Heartbroken and defeated

So it's the day after the election and my world has crashed, the sky has fallen and any other apocalyptic metaphor you can quote. The Harper Conservatives not only didn't get decimated as I fervently hoped (and prayed!), they won a titanium-strong majority!

Imagine my shock when I decide "to just check the polls" before I head down to the Liberal party in downtown Vancouver to celebrate and what do I see but the Liberals are already trailing badly, and the NDP and Conservatives surging ahead! Slumping down into the chair, I open a Twitter tab and recognize I'm not going anywhere. Fervent praying commences as I hope for a turn-around. It doesn't come and at the end of the night when a woman credits her "prayers for a Conservative majority," it seems too much.

I know I didn't get out and do the hard work, door knocking or phone canvassing for my party. And I know I should have. My country needed me. But I have to ask, would it really have made any difference? With the majority of people too absorbed in garbage media and irrelevant pop culture, most of those I spoke to said they "didn't have time" to learn about the candidates and wouldn't know who to vote for. Of course I gave them my advice (#vote strategic! but I know none of them did.

That sure makes one question their persuasive abilities. I understand that people are fond of using their vote for their favoured candidate or party. I myself struggled with the concept the first few elections I heard about it. But the very result of us not voting strategic, as in the same result we just achieved in election 41, is a Harper Conservative majority with only 40% of the participating voters choosing CPC. Is that democracy?

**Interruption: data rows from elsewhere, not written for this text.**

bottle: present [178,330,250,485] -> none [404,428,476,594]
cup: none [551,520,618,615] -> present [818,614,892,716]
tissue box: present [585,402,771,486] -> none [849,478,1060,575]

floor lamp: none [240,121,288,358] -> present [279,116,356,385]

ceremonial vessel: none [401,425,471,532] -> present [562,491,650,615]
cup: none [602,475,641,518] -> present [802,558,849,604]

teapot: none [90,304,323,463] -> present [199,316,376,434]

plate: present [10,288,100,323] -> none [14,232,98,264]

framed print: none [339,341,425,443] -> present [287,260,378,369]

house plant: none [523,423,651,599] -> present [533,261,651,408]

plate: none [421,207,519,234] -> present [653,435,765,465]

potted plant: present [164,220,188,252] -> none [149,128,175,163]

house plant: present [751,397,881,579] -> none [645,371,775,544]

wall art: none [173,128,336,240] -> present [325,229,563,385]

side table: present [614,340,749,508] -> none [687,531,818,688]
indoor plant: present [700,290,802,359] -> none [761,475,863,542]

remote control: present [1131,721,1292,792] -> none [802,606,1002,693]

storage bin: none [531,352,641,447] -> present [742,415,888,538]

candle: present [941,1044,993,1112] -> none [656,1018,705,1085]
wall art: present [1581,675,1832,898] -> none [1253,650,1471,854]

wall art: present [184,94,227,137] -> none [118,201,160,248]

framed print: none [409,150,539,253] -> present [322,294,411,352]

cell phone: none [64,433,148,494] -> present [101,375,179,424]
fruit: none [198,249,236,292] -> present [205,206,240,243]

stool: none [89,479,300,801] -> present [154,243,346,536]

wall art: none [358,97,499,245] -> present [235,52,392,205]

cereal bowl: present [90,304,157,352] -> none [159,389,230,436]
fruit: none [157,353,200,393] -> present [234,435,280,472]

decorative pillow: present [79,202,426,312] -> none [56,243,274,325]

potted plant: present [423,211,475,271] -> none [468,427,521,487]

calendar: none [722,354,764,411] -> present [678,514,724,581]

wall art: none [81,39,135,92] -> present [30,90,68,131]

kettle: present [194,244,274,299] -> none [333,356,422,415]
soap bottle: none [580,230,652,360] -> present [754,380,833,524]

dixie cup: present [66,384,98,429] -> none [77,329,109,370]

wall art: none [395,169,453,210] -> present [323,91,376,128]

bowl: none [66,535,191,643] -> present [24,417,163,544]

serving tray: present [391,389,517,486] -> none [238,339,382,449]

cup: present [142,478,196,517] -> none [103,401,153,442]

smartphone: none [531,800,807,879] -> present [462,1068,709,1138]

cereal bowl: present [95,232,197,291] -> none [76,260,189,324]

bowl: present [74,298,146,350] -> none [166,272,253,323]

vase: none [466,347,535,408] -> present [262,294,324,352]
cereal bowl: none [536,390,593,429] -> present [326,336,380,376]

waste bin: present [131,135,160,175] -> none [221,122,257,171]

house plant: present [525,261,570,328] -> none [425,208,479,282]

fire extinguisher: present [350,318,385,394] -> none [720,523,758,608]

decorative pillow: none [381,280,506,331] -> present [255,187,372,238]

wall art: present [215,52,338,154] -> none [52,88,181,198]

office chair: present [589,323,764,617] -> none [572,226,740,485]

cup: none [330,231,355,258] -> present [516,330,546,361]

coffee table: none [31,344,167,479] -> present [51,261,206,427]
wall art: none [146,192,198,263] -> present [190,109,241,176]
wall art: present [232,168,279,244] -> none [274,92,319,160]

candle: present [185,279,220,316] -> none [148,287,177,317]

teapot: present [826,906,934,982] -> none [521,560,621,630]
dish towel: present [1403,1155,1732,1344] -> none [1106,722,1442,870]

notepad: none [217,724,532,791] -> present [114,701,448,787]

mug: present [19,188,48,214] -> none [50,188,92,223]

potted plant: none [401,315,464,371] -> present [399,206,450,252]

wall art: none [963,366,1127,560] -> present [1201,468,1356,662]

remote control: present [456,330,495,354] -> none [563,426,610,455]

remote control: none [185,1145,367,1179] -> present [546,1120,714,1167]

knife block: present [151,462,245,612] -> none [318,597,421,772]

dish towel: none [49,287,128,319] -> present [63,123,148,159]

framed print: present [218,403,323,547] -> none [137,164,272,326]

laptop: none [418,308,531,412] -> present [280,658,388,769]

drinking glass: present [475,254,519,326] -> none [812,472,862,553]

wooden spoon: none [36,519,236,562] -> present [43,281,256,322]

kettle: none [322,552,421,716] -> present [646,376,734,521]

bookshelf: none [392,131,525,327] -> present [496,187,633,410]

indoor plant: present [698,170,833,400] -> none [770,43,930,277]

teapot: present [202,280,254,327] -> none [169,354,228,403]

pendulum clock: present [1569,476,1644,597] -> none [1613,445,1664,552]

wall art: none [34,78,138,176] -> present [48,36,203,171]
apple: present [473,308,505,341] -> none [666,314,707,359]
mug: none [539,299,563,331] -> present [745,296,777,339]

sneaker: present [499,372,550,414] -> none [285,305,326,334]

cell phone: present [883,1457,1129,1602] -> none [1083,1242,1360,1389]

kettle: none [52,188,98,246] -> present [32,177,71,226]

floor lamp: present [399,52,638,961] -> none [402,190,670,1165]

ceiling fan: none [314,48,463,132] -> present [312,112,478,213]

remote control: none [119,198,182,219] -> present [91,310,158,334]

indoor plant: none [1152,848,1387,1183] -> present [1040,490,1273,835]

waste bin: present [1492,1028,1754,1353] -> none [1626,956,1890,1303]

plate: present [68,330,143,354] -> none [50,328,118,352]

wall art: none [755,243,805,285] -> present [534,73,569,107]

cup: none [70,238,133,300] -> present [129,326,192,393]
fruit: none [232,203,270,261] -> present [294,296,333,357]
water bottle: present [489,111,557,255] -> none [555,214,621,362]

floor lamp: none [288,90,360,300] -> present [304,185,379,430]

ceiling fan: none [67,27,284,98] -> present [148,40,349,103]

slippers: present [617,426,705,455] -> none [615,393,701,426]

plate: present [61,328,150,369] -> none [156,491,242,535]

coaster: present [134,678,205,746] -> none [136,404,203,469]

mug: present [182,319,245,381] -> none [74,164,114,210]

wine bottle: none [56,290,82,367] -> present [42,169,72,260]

I don't think so. But, as my husband points out, if the Liberals had won a majority the same way I'd be ok with it. And he's right. So I'm a hypocrite? Well, I'll say this. The Liberals, being a centerist party, governs more for all of Canada than a far right one. Or a far left one.

I am feeling discouraged and wonder if there is even a party to resurrect. But I know there is. And despite the "drubbing", (media's favourite word for what happened to the Liberals last night) we took, we will rebuild. And, after four years of Harperland with an inexperienced NDP opposition, the electorate has got to have come to their senses. Don't they?